McDonalds promotions are made internationally by the mother company and locally by the owners/operators through advertisements espousing company values and promotions such as tastetests, discounting and frequency cards.

VI. Operations

Product and service delivery of McDonalds is customer centered. This means that McDonalds primary concern is the satisfaction of its customers. This is ensured by applying a strict standard of food and service quality. Periodically, representatives from the mother company visit certain branches in order to ensure the maintenance of quality standards, to discover problems and issues, and to provide updates on operation, management and marketing techniques. The quality standard is integrated in the entire supply chain process, starting with the products obtained from suppliers, the process of transforming raw materials into consumable products, packaging the food products, taking the orders of customers, and delivering the food. McDonalds employees play an important role in the delivery of quality product/service delivery. Employees are also responsible for providing customers service by asking the preferences of clients and listening to their requests and needs, and addressing these accordingly.

McDonalds values its employees as much as it values its customers.

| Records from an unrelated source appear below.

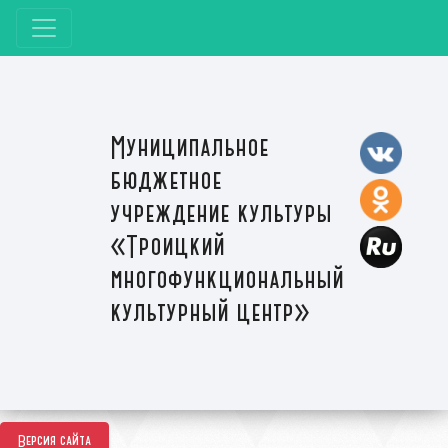
Муниципальное
бюджетное
учреждение культуры
«Троицкий
многофункциональный
культурный центр»
Версия сайта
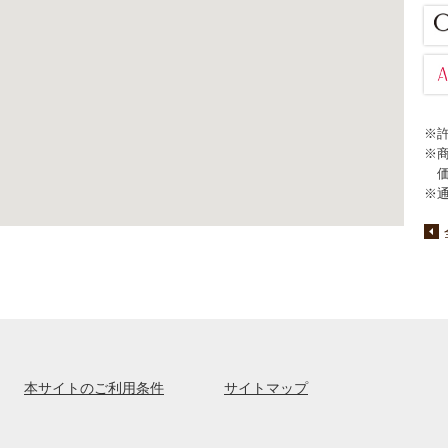
※
※
※
本サイトのご利用条件
サイトマップ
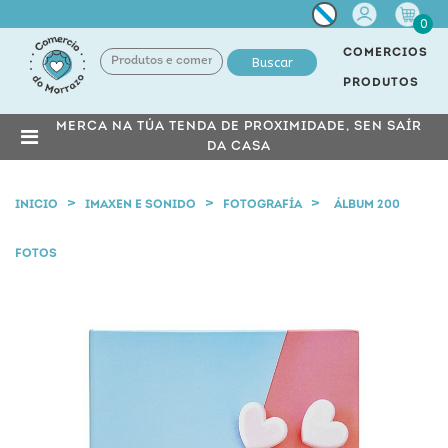
Miña
0
conta
COMERCIOS
Buscar
PRODUTOS
MERCA NA TÚA TENDA DE PROXIMIDADE, SEN SAÍR
DA CASA
INICIO
IMAXEN E SONIDO
FOTOGRAFÍA
ÁLBUM 200
FOTOS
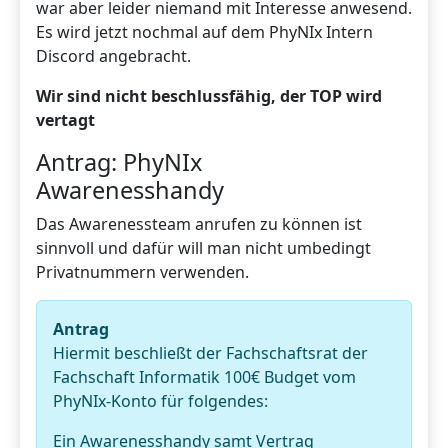
war aber leider niemand mit Interesse anwesend.
Es wird jetzt nochmal auf dem PhyNIx Intern
Discord angebracht.
Wir sind nicht beschlussfähig, der TOP wird
vertagt
Antrag: PhyNIx
Awarenesshandy
Das Awarenessteam anrufen zu können ist
sinnvoll und dafür will man nicht umbedingt
Privatnummern verwenden.
Antrag
Hiermit beschließt der Fachschaftsrat der
Fachschaft Informatik 100€ Budget vom
PhyNIx-Konto für folgendes:
Ein Awarenesshandy samt Vertrag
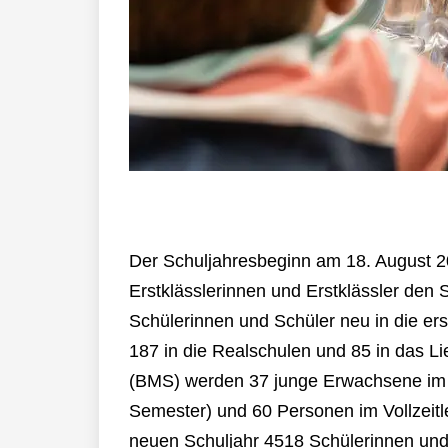
Der Schuljahresbeginn am 18. August 20
Erstklässlerinnen und Erstklässler den 
Schülerinnen und Schüler neu in die er
187 in die Realschulen und 85 in das L
(BMS) werden 37 junge Erwachsene im be
Semester) und 60 Personen im Vollzeitl
neuen Schuljahr 4518 Schülerinnen und 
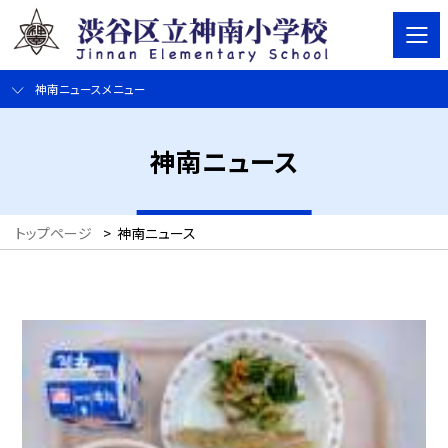
神南ニュースメニュー
神南ニュース
トップページ
>
神南ニュース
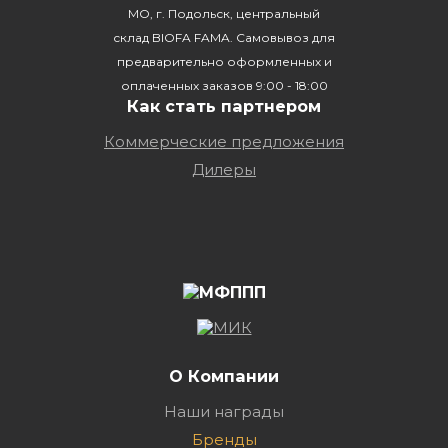
МО, г. Подольск, центральный
склад BIOFA FAMA. Самовывоз для
предварительно оформленных и
оплаченных заказов 9:00 - 18:00
Как стать партнером
Коммерческие предложения
Дилеры
О Компании
Наши награды
Бренды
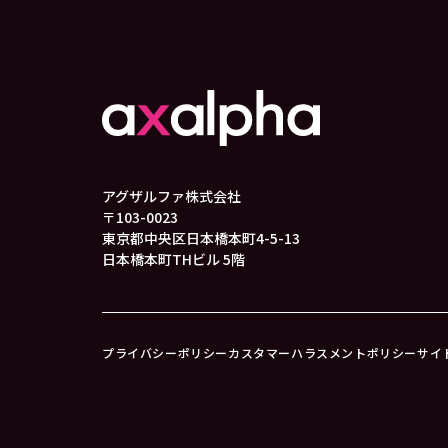
アグザルファ株式会社
〒103-0023
東京都中央区日本橋本町4-5-13
日本橋本町THビル 5階
プライバシーポリシー
カスタマーハラスメントポリシー
サイ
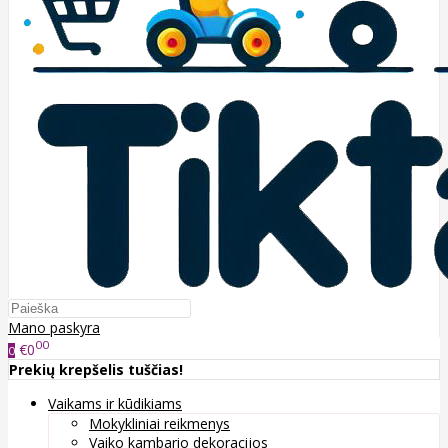
Mano paskyra
00
€0
0
Prekių krepšelis tuščias!
Vaikams ir kūdikiams
Mokykliniai reikmenys
Vaiko kambario dekoracijos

The company applies the employment policy of providing sufficient training to its workforce. Prior to starting work, newly hired employees are given a rundown of the rules and regulations, company practices and the goals of the company. After this, the employees are introduced to the different components of the menu, process of food preparation, food-packaging techniques, serving of food, handling the cash register, and establishing rapport with customers. New employees are given practical exercises for experience.

VII. Management

Management of an organization operating through a franchise requires a strong leadership and a close relationship between the parent company and the branches. Network firms involve monitored

interpersonal relationship management between the center and its satellite businesses. McDonalds maintains a close relationship with its branches from the time that the application of an aspiring owner/operator is approved until the operational stage of the business. There are several ways employed by McDonalds particularly to gauge the performance of the branches.

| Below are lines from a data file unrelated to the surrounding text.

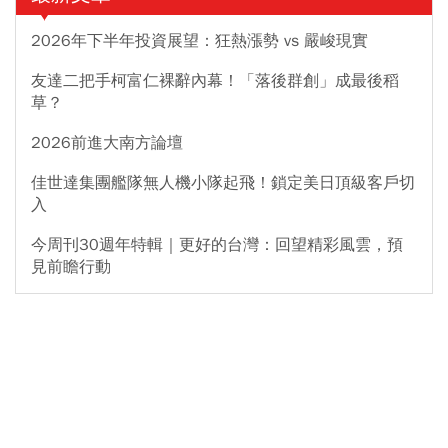
2026年下半年投資展望：狂熱漲勢 vs 嚴峻現實
友達二把手柯富仁裸辭內幕！「落後群創」成最後稻
草？
2026前進大南方論壇
佳世達集團艦隊無人機小隊起飛！鎖定美日頂級客戶切
入
今周刊30週年特輯｜更好的台灣：回望精彩風雲，預
見前瞻行動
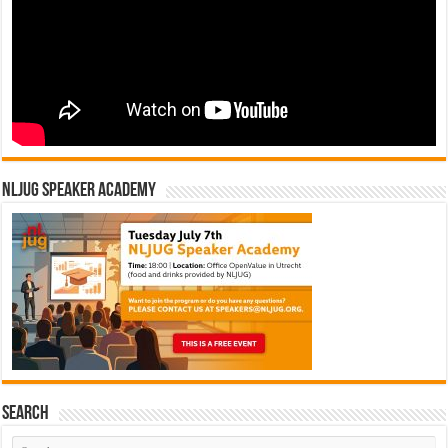
NLJUG Speaker Academy
Search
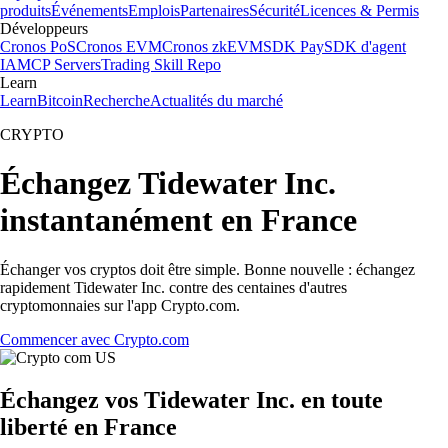
produits
Événements
Emplois
Partenaires
Sécurité
Licences & Permis
Développeurs
Cronos PoS
Cronos EVM
Cronos zkEVM
SDK Pay
SDK d'agent
IA
MCP Servers
Trading Skill Repo
Learn
Learn
Bitcoin
Recherche
Actualités du marché
CRYPTO
Échangez Tidewater Inc.
instantanément en France
Échanger vos cryptos doit être simple. Bonne nouvelle : échangez
rapidement Tidewater Inc. contre des centaines d'autres
cryptomonnaies sur l'app Crypto.com.
Commencer avec Crypto.com
Échangez vos Tidewater Inc. en toute
liberté en France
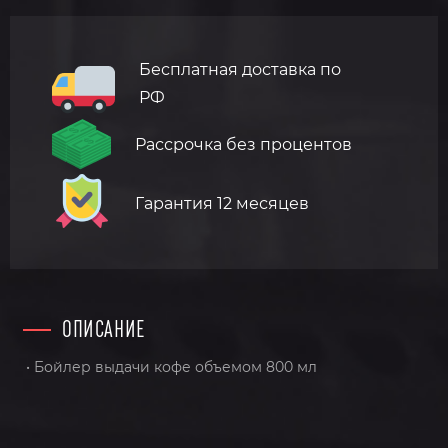
Бесплатная доставка по
РФ
Рассрочка без процентов
Гарантия 12 месяцев
ОПИСАНИЕ
• Бойлер выдачи кофе объемом 800 мл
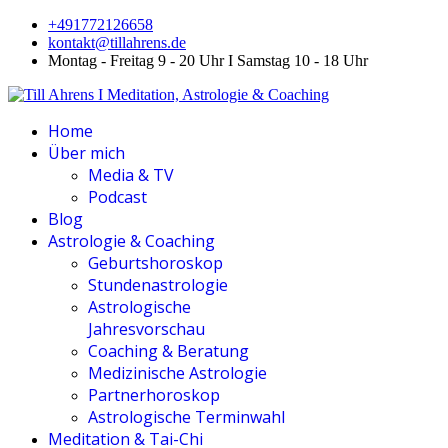
+491772126658
kontakt@tillahrens.de
Montag - Freitag 9 - 20 Uhr I Samstag 10 - 18 Uhr
Home
Über mich
Media & TV
Podcast
Blog
Astrologie & Coaching
Geburtshoroskop
Stundenastrologie
Astrologische
Jahresvorschau
Coaching & Beratung
Medizinische Astrologie
Partnerhoroskop
Astrologische Terminwahl
Meditation & Tai-Chi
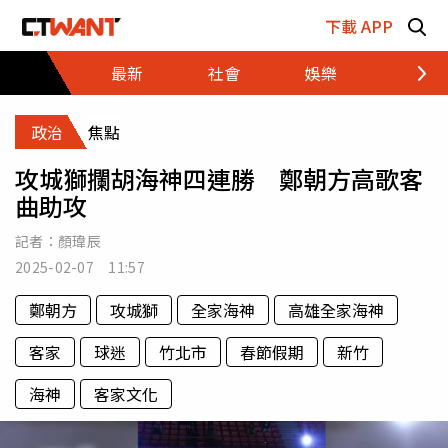
跳至主要內容區塊
下載 APP
最新
社會
娛樂
財經
政治
焦點
攻城獅攔胡海神四連勝 鄭朝方高歌客
曲助攻
記者：
顏瑋辰
2025-02-07 11:57
鄭朝方
攻城獅
全家海神
高雄全家海神
客家
球迷
竹北市
春節假期
新竹
海神
客家文化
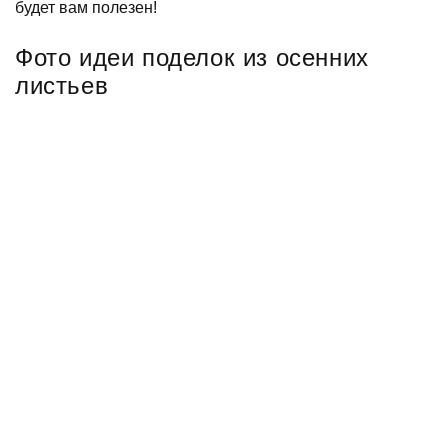
будет вам полезен!
Фото идеи поделок из осенних
листьев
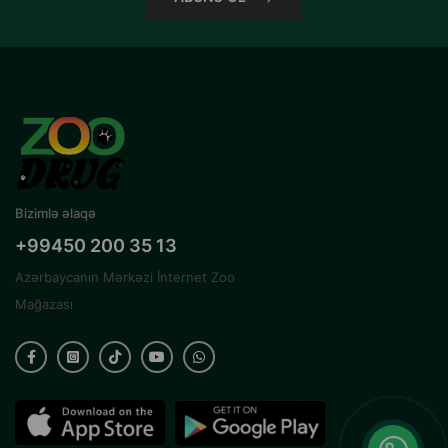
Bizimlə əlaqə
+99450 200 35 13
Azərbaycanın Mərkəzi İnternet Zoo
Mağazası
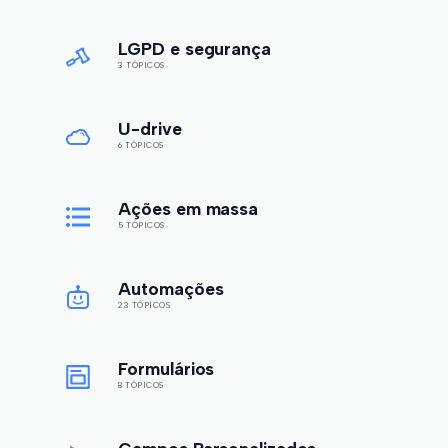
LGPD e segurança
3 TÓPICOS
U-drive
6 TÓPICOS
Ações em massa
5 TÓPICOS
Automações
23 TÓPICOS
Formulários
8 TÓPICOS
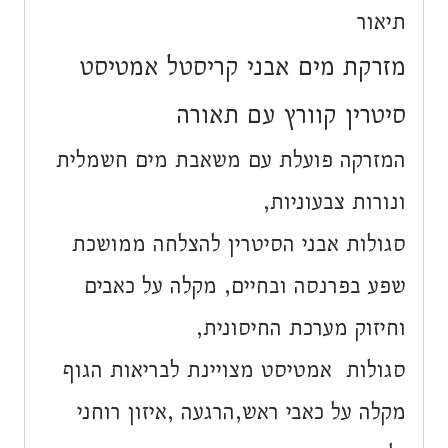
עם
תיאור
תאורה
מזרקת מים אבני קריסטל אמטיסט
סיטרין קוורץ עם תאורה
המזרקה פועלת עם משאבת מים חשמלית
ונורות צבעוניות,
סגולות אבני הסיטרין להצלחה ממושכת
שפע בפרנסה ובחיים, מקלה על כאבים
וחיזוק מערכת החיסונית,
סגולות אמטיסט מצויינת לבריאות הגוף
מקלה על כאבי ראש,הרגעה ,איזון רוחני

The parent company regularly conducts contests and gives awards and recognition to top performing branches. Rewarding performance serves as a strategy for the branches to improve their performance. McDonalds encourage the participation of the customers in voting for their favorite crew and by regularly soliciting comments and suggestions. The company is able to provide the service required by the customer by identifying needs based on the specifications given by the customer.

McDonalds shows appreciation of employee contributions by giving wages that meets minimum wage and benefits in compliance with national labor laws. Apart from respectable wages and benefits, McDonalds also offers career development to its employees by training crewmembers to assume the position of manager in the same or another branch. Employees are motivated to optimize their contribution to the company and acquire experience in the different areas of operation due to the possibility of becoming a McDonalds restaurant manager.